» Written task
Reproduce the listing verbatim from its start through the line holding "## SUMMARY CHECKLIST", inclusive. Leave the pictures out of your reply.

» Rendered images and their source text
--------------------

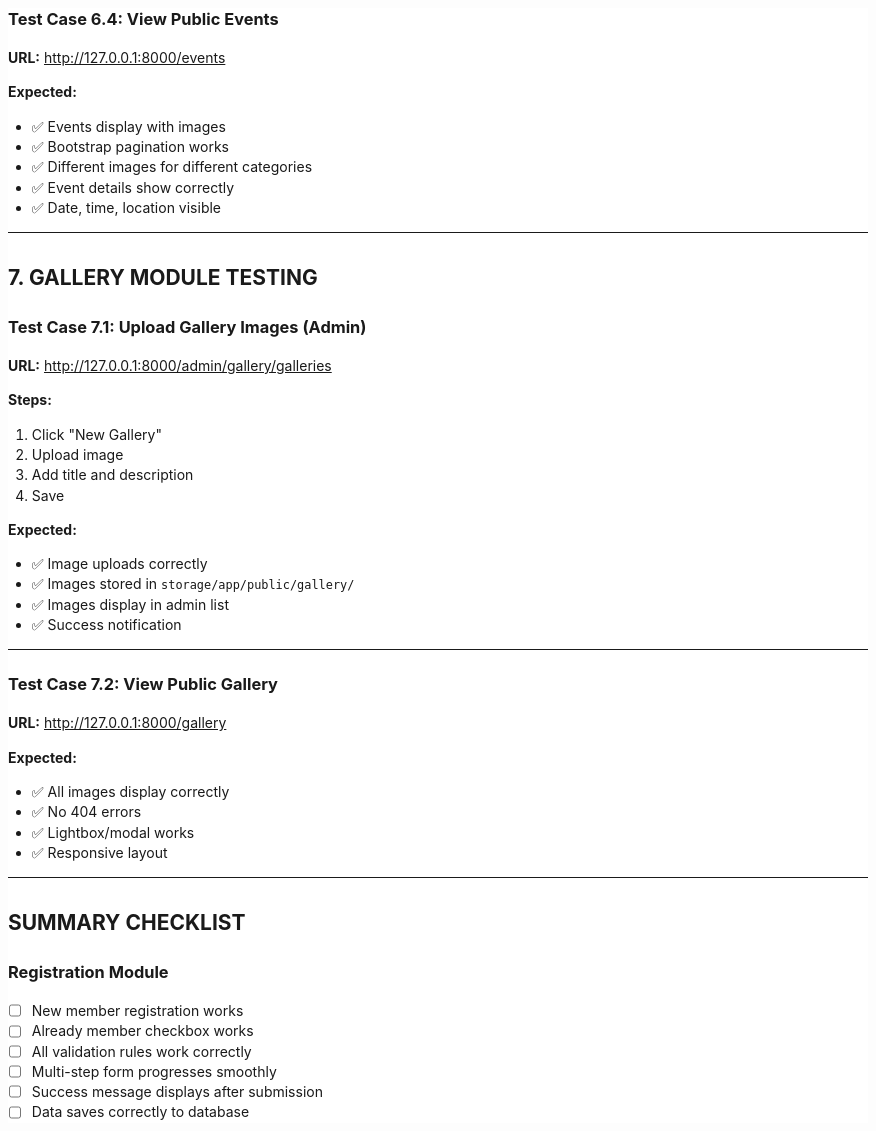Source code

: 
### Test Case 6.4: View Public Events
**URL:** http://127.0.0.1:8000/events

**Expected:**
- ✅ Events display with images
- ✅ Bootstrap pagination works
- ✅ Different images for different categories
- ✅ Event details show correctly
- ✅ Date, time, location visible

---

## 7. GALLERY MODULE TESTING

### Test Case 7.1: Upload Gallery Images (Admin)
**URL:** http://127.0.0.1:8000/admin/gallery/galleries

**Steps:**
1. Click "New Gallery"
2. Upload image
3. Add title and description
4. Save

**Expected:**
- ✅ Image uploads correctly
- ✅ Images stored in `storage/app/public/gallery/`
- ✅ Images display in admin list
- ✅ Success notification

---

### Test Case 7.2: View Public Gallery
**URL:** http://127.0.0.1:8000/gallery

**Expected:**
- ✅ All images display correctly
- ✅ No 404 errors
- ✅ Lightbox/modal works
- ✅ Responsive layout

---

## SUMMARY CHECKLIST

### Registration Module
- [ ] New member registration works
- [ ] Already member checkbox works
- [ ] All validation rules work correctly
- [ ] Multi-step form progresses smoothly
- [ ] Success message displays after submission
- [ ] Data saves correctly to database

--------------------

» Exercise output
Source code

: 
### Test Case 6.4: View Public Events
**URL:** http://127.0.0.1:8000/events

**Expected:**
- ✅ Events display with images
- ✅ Bootstrap pagination works
- ✅ Different images for different categories
- ✅ Event details show correctly
- ✅ Date, time, location visible

---

## 7. GALLERY MODULE TESTING

### Test Case 7.1: Upload Gallery Images (Admin)
**URL:** http://127.0.0.1:8000/admin/gallery/galleries

**Steps:**
1. Click "New Gallery"
2. Upload image
3. Add title and description
4. Save

**Expected:**
- ✅ Image uploads correctly
- ✅ Images stored in `storage/app/public/gallery/`
- ✅ Images display in admin list
- ✅ Success notification

---

### Test Case 7.2: View Public Gallery
**URL:** http://127.0.0.1:8000/gallery

**Expected:**
- ✅ All images display correctly
- ✅ No 404 errors
- ✅ Lightbox/modal works
- ✅ Responsive layout

---

## SUMMARY CHECKLIST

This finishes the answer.